Despite being spotted at De Bar earlier, when Saturday Monitor called Mr Egessa for a comment on what happened on the fateful night, he declined, claiming he had since rented the bar to someone else.
“I rented that place to someone else some time back and I don’t know anything about it. Sorry I cannot comment,” he said.

About the death
After the death of arguably one of the best songwriters, composer and singer in Radio, the controversial question has always remained about the time and date when he actually died.
Some say he died on his way to Case Clinic, to some he died two days after his arrival at Case but they decided to announce him dead six days later, while others say he actually died at Nsambya hospital.
One Abitekaniza, commonly known as Rasta-man, the founder of Freedom Beach, alleges that Radio died in his hands at Emmanuel hospital on January 23.

“I had seen someone die before, Radio had the last convulsion when I was holding his head. Some substance came out of his mouth and he never breathed again from that time. When I asked the doctors to bring an ambulance, I knew he was gone,” Abitekaniza claims.
“From Entebbe, no one accessed Radio for the two weeks until he was announced dead. They kept giving people false hope that he was still alive and recuperating,” Abitukaniza adds.

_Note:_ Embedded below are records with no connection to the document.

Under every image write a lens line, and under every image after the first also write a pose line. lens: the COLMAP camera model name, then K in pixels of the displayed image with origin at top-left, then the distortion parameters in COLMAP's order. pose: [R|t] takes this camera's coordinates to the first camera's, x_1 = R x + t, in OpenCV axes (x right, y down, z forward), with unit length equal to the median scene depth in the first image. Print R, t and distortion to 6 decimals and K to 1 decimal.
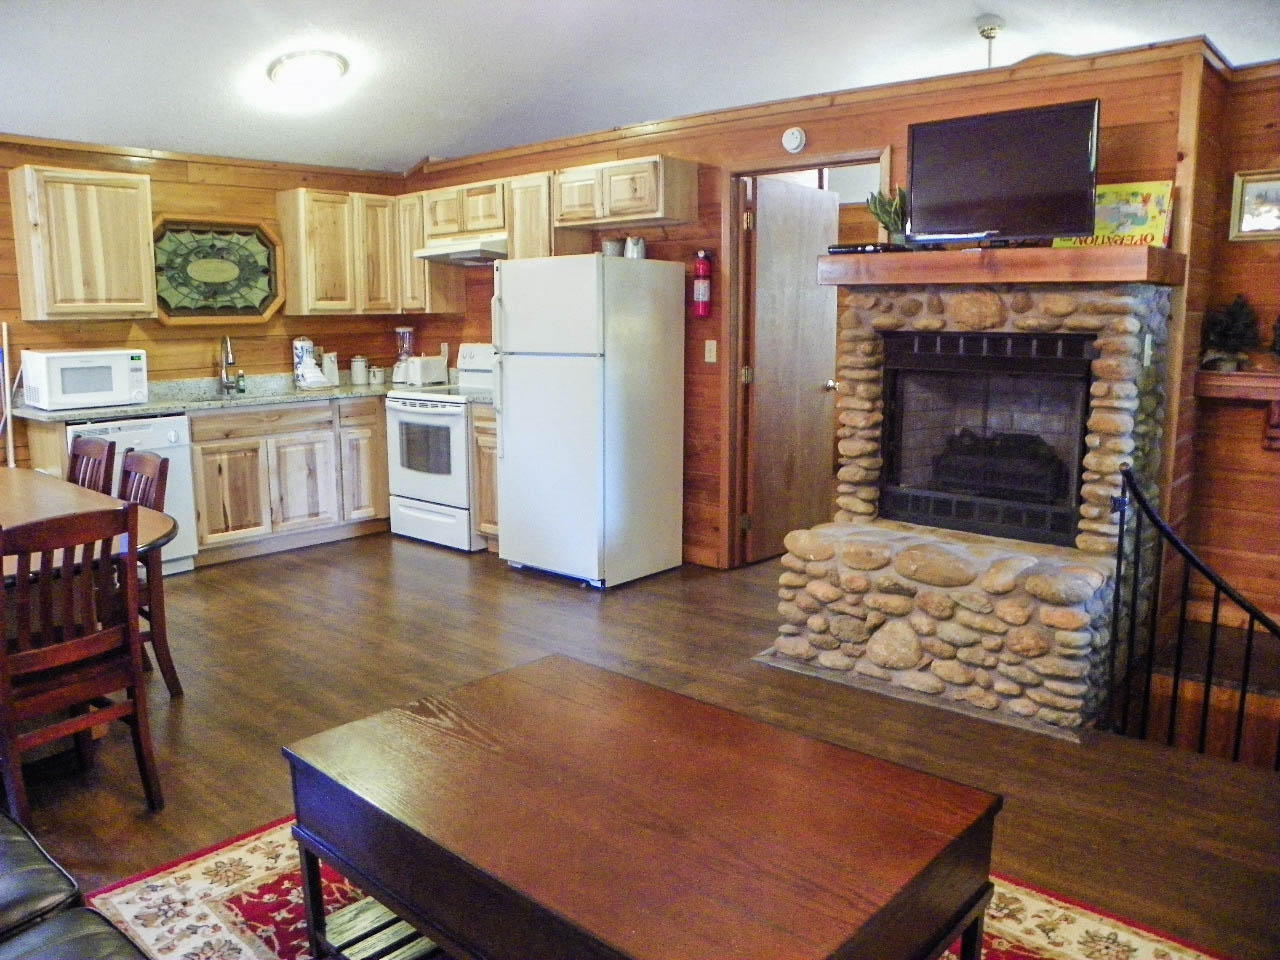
lens RADIAL K [[963.7, 0, 637.5], [0, 963.7, 480.6], [0, 0, 1]] dist [-0.154646, 0.093282]
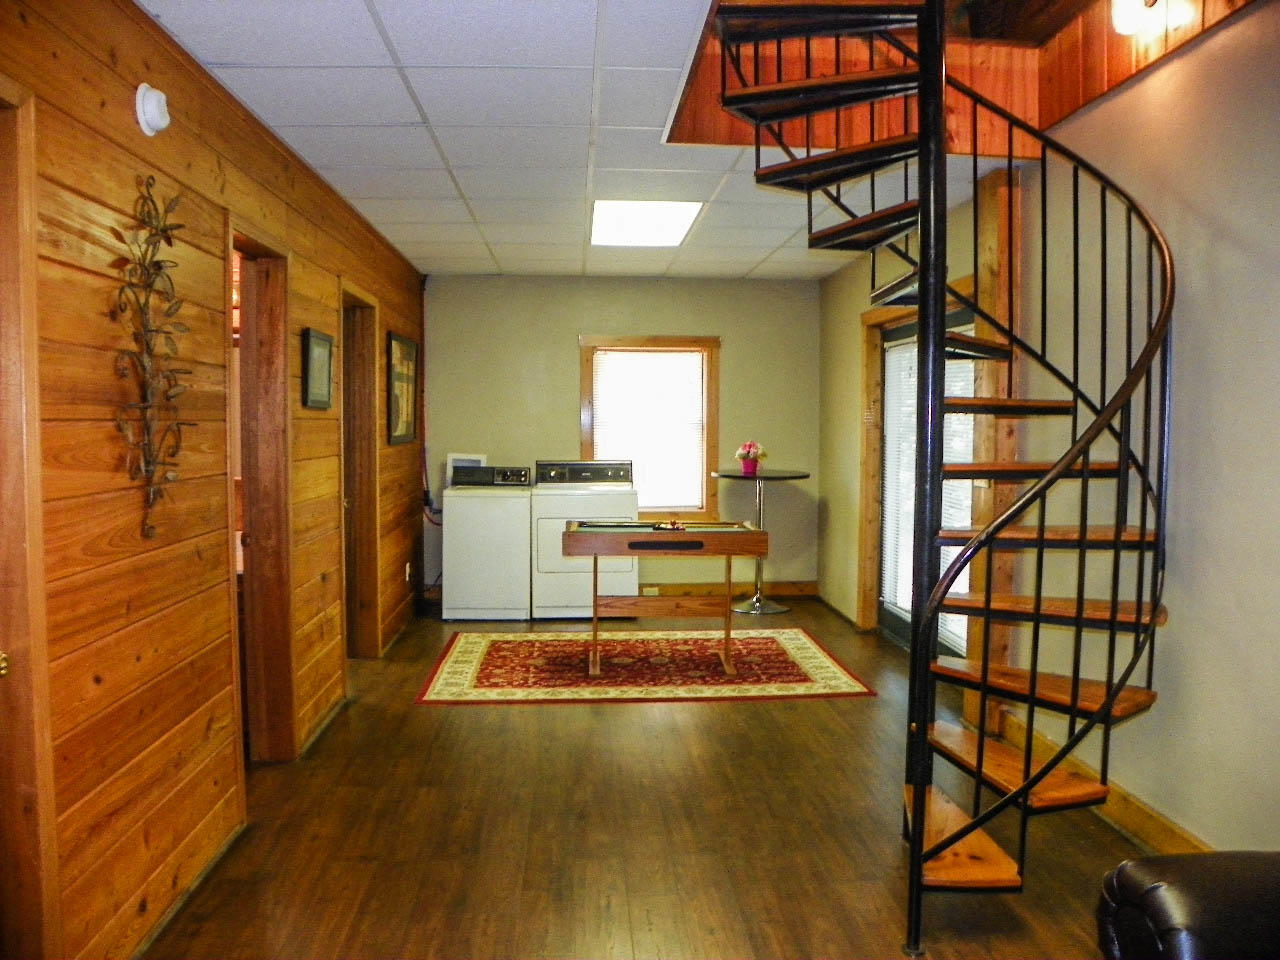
lens RADIAL K [[963.7, 0, 638.4], [0, 963.7, 476.4], [0, 0, 1]] dist [-0.154646, 0.093282]
pose [[0.711394, -0.030939, 0.702112, -0.762108], [0.107233, 0.992111, -0.064933, 0.067414], [-0.694564, 0.121482, 0.709100, -0.403105]]
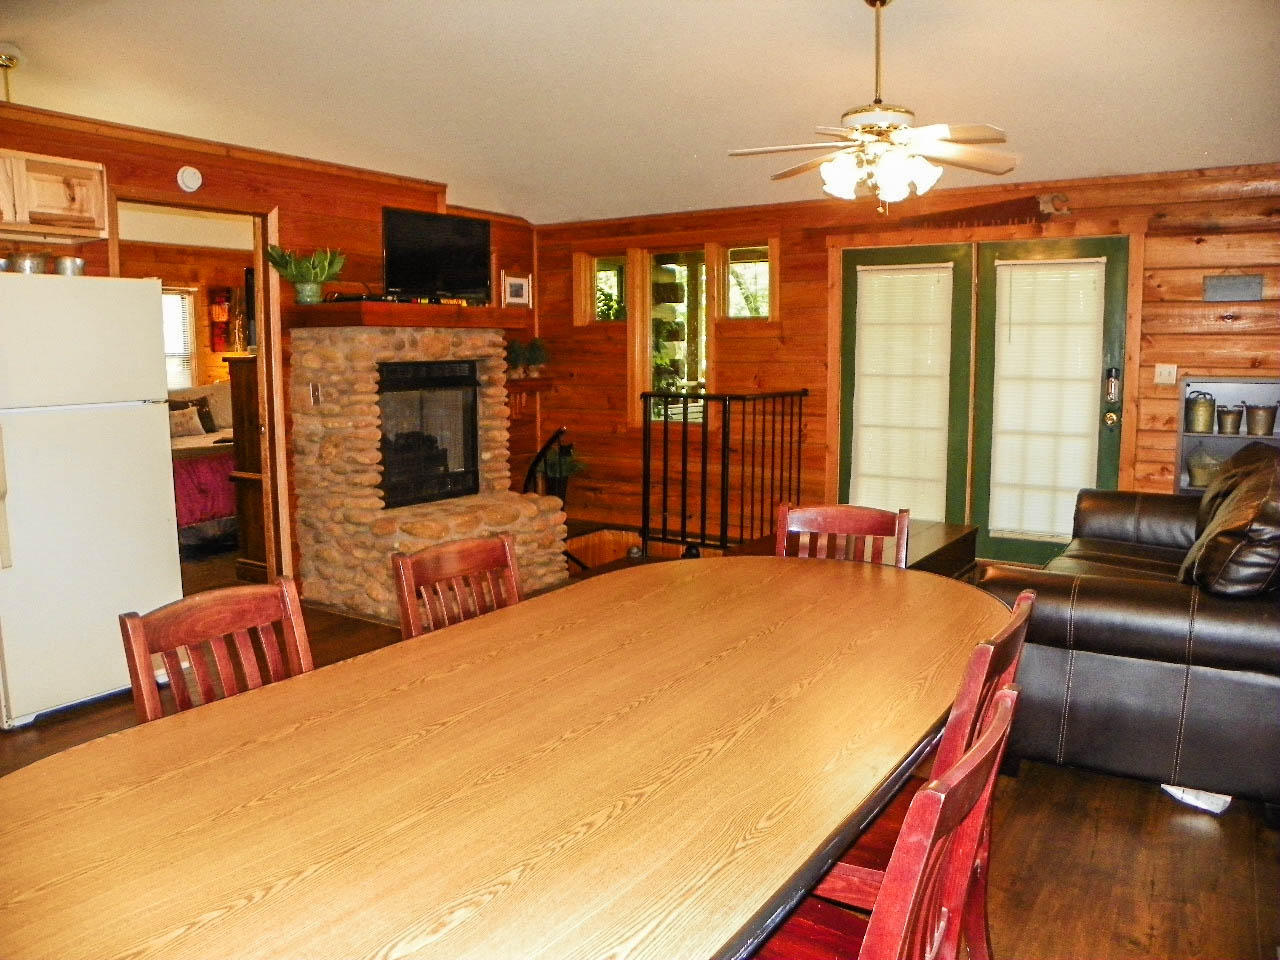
lens RADIAL K [[963.7, 0, 634.6], [0, 963.7, 475.9], [0, 0, 1]] dist [-0.154646, 0.093282]
pose [[-0.130389, -0.120086, 0.984164, -0.835387], [0.171510, 0.974941, 0.141683, -0.102612], [-0.976516, 0.187267, -0.106525, 0.647495]]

Saturday Monitor could not independently confirm these allegations and what the motive of the delayed communication could have been.
Dr Patrick Kaliisa, one of the doctors who received Radio and worked on him at Case Clinic, says his superiors in the medical fraternity had directed him not to comment on the subject.
“We have consulted Uganda Medical Council and they have advised us not to comment on this story. So we have nothing to say about it,” he says before hanging up the phone.

Pain and gaps in the family
Ms Jane Kasubo, Radio’s mother is busy with her house chores when we visit her home in Najjanankumbi on Entebbe Road. She says the house that Radio was building for her has since remained at the same stage he left it at.
When we visit the site in Busamaga Village in Entebbe, the house that lies on about more than half an acre has rotting poles and pieces of timber supporting it. Some pavers lie unused on the slab of the first floor of the building.

“This is not the only thing that has come to a standstill in this family following the death of my son. Many of the siblings and cousins that he was helping in school and university have since stopped studying and are now seated at home. We have no money and I don’t know how we are going to be helped out of this situation,” Ms Kasubo says.
She says she misses her son because he was the breadwinner and no one else can fit in his shoes. Apparently, Frank Sekibogo, Radio’s young brother is the one the family is surviving on although he does not have enough money.